_REQUEST_: Reproduce every line of text in the records below exactly, leaving out the pictures.
━━━━━ WORKING DATA ━━━━━
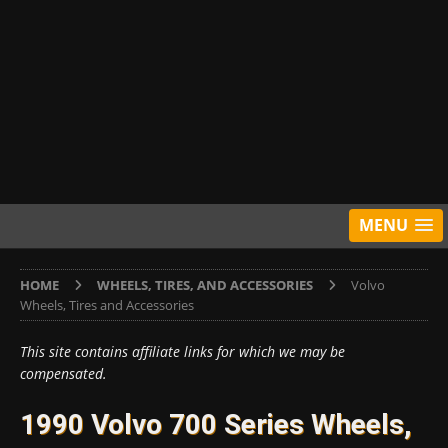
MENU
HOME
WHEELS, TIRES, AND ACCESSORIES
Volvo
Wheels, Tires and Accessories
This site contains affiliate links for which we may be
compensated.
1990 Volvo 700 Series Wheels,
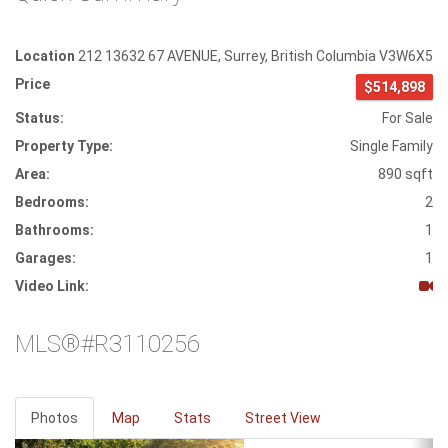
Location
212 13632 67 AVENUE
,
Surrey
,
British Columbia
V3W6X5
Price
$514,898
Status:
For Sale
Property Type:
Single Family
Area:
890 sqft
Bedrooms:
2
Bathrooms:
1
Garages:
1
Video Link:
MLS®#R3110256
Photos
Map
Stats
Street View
━━━━━
_TASK ANSWER_:
MENU
HOME
WHEELS, TIRES, AND ACCESSORIES
Volvo
Wheels, Tires and Accessories
This site contains affiliate links for which we may be
compensated.
1990 Volvo 700 Series Wheels,
Location
212 13632 67 AVENUE
,
Surrey
,
British Columbia
V3W6X5
Price
$514,898
Status:
For Sale
Property Type:
Single Family
Area:
890 sqft
Bedrooms:
2
Bathrooms:
1
Garages:
1
Video Link:
MLS®#R3110256
Photos
Map
Stats
Street View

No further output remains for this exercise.